- [DIRECTIONS FOR THIS TASK] Print the full set of records below, character for character and picture-free.

DATA UNDER STUDY: Begin

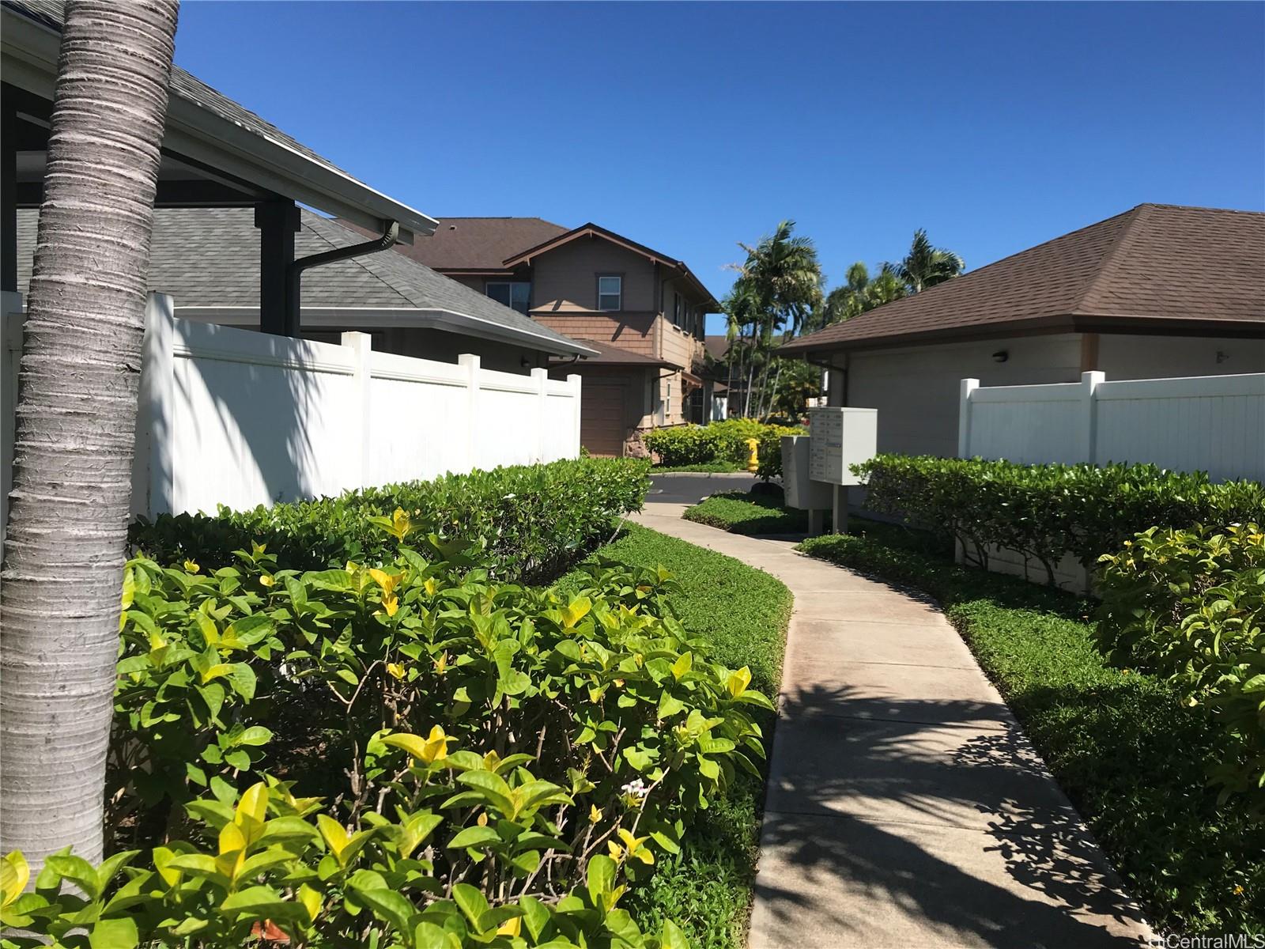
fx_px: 1023
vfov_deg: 49.7
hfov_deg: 63.4
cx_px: 632
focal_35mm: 28
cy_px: 474
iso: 20
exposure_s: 1/2283
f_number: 1.8
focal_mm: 3.99
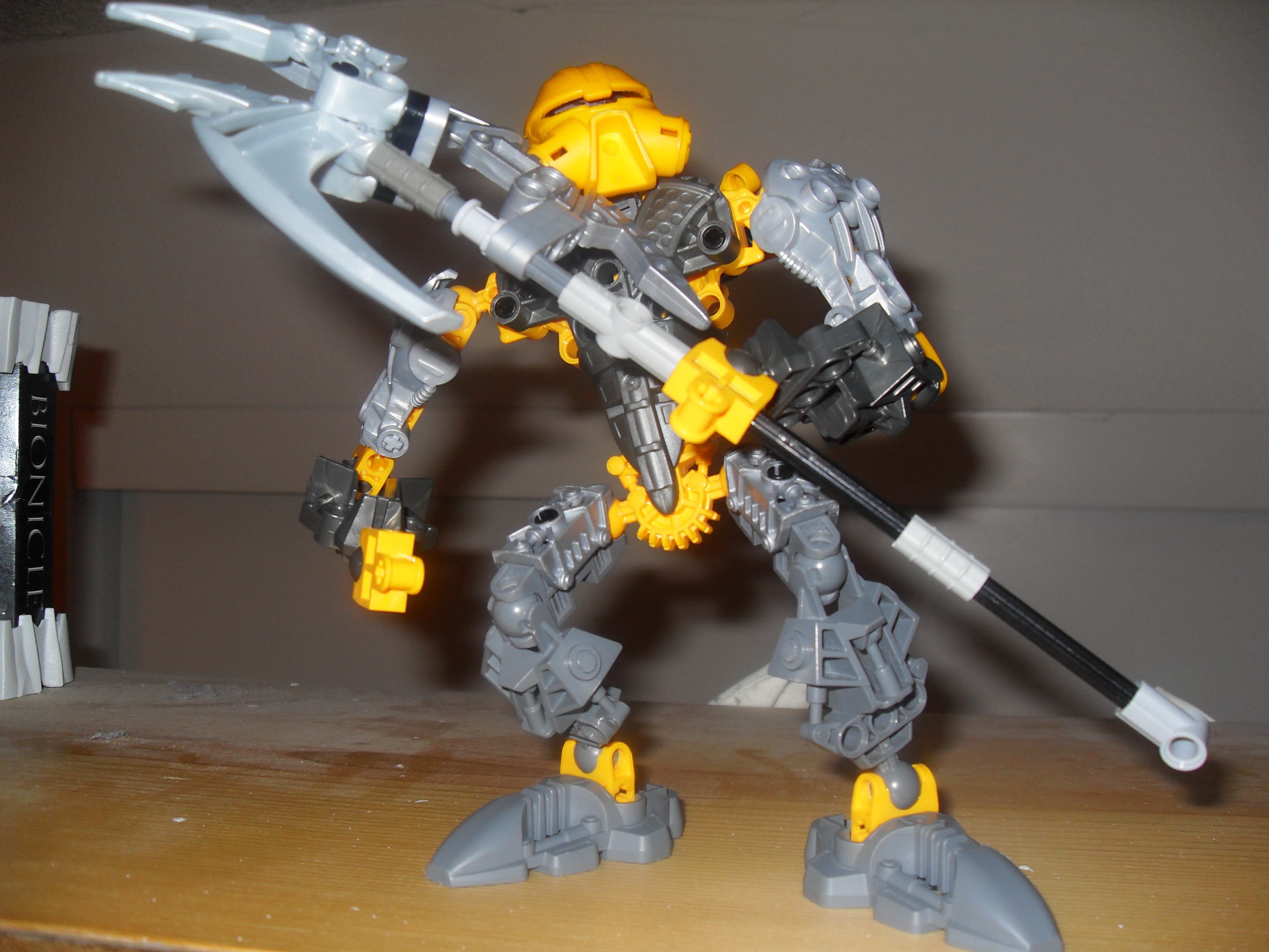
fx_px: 1246
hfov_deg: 54.0
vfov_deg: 41.8
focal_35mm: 34
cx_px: 634
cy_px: 476
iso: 100
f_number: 2.8
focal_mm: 6.3
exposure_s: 1/45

DATA UNDER STUDY: End

- [SOLUTION]
fx_px: 1023
vfov_deg: 49.7
hfov_deg: 63.4
cx_px: 632
focal_35mm: 28
cy_px: 474
iso: 20
exposure_s: 1/2283
f_number: 1.8
focal_mm: 3.99
fx_px: 1246
hfov_deg: 54.0
vfov_deg: 41.8
focal_35mm: 34
cx_px: 634
cy_px: 476
iso: 100
f_number: 2.8
focal_mm: 6.3
exposure_s: 1/45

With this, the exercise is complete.